Глинке хотелось знать подробности этой печальной истории гибели таланта. Но уже начиналось чтение другой повести, и все разговоры смолкли.

– Я хочу предварить свой рассказ коротким пояснением, – сказал Павлов. – Не воображение, но жизнь подсказала мне сюжет. Думали ли вы, господа, о наших талантливых и образованных простолюдинах, пребывающих в рабстве? Напомню недавний случай. Музыкант графа Каменского, получивший образование в Лейпциге, был жестоко высечен деспотом. Загляните в кулисы наших театров. Многие являющиеся на сцене во всем блеске искусства могли бы рассказать вам повесть своей жизни, от которой застынет кровь у самых равнодушных. Обратитесь, наконец, к свежему газетному листу. Невежество и алчность ведут бесстыдный торг людьми. Если значится коротко, что продается флейта или контрабас, мы все хорошо знаем, что за этими названиями бездушных предметов стоят, ожидая продажи, живые люди.

Сочинитель говорил свободно, без аффектации, лишь изредка подчеркивая речь выразительным жестом.

– Итак, господа, – заключил Павлов, – приношу на ваш благосклонный суд мою повесть «Именины».

Действие повести развертывалось стремительно. Выдающийся крепостной музыкант сопровождает своего барина-мецената при поездке в деревню. Происходят встречи артиста с соседними помещиками. Возникает его любовь к барышне-дворянке, наделенной чуткой душой. Александрина платит взаимностью. Но едва узнает она, что ее избранник раб, – от ужаса впадает в глубокий обморок. В поисках воли артист бежит от своего барина. Следуют скитания, солдатчина. В награду за храбрость, проявленную на Кавказе, беглый крепостной получает чин офицера и благодаря этому становится свободным человеком.

Чтение повести близилось к концу. Герой снова нашел свою Александрину, превратившуюся в скучающую жену скучающего помещика. Прошлое неожиданно встало перед ней. Может быть, и проснулось бы теперь ее сердце, которое в ужасе отшатнулось от любви раба. Но автор спешит опустить занавес – героя повести убивает на дуэли муж Александрины.

Останься герой повести рабом, покончили бы с ним либо на конюшне, либо забили его шпицрутенами в полку, а может быть, и сам он накинул бы себе петлю на шею. В повести «Именины» бывший раб «почетно» умер на дуэли. Но трагический смысл произведения от этого не менялся.

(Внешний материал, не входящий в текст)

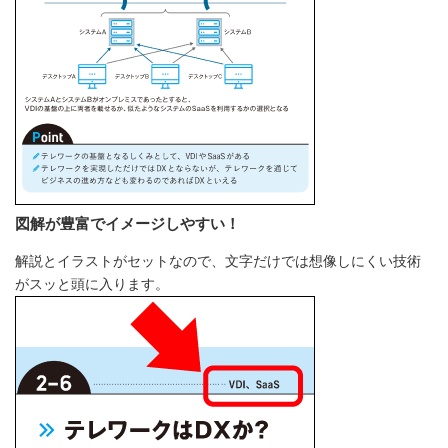
図解が豊富でイメージしやすい！
解説とイラストがセットなので、文字だけでは想像しにくい技術
がスッと頭に入ります。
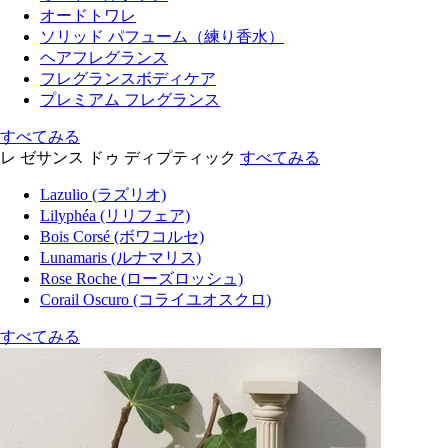
オードトワレ
ソリッド パフューム（練り香水）
ヘアフレグランス
フレグランスボディケア
プレミアム フレグランス
すべてみる
レ ゼサンス ドゥ ディプティック
すべてみる
Lazulio (ラズリオ)
Lilyphéa (リリフェア)
Bois Corsé (ボワコルセ)
Lunamaris (ルナマリス)
Rose Roche (ローズロッシュ)
Corail Oscuro (コライユオスクロ)
すべてみる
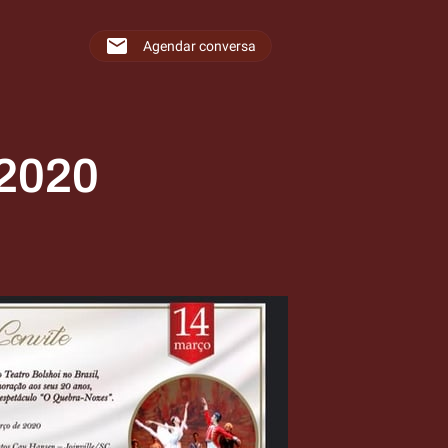
Agendar conversa
 2020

– Ты мужественно взялся за самый роковой вопрос, заглянул в самую сердцевину жизни, – говорил автору студент, размахивая трубкой. – Писатель, имя которого мы произносим с опаской и шепотом, еще в прошлом веке первый воззвал к обществу: смотрите, какова судьба мыслящего существа, пребывающего в рабстве!

– Но Радищев, – перебил кто-то из присутствующих, – взывал не только к обществу, но и к простолюдинам: «О, если бы рабы разбили головы господ своих!» Помнится, так писал Радищев?

Студенты снова зашумели: а давно ли ходила в университетских номерах драма «Дмитрий Калинин», автор которой бичевал те же проклятые законы рабства?

– Господа! – Мельгунов тщетно пытался управлять прениями. – Николай Филиппович, несомненно, хочет послушать наше мнение о литературных достоинствах его повести.

– Да что и говорить о них, когда все описано с натуры! – решительно заявил студент, который начал диспут. – Печатай, Николай, и первый экземпляр пошли Загоскину, а второй – Кукольнику в Петербург.

– Зачем же забывать Булгарина? – среди общего смеха вставил Мельгунов. – Он вам, Николай Филиппович, тотчас укажет, что повесть ваша родилась не от русской действительности, но от дьявольских якобинских идей.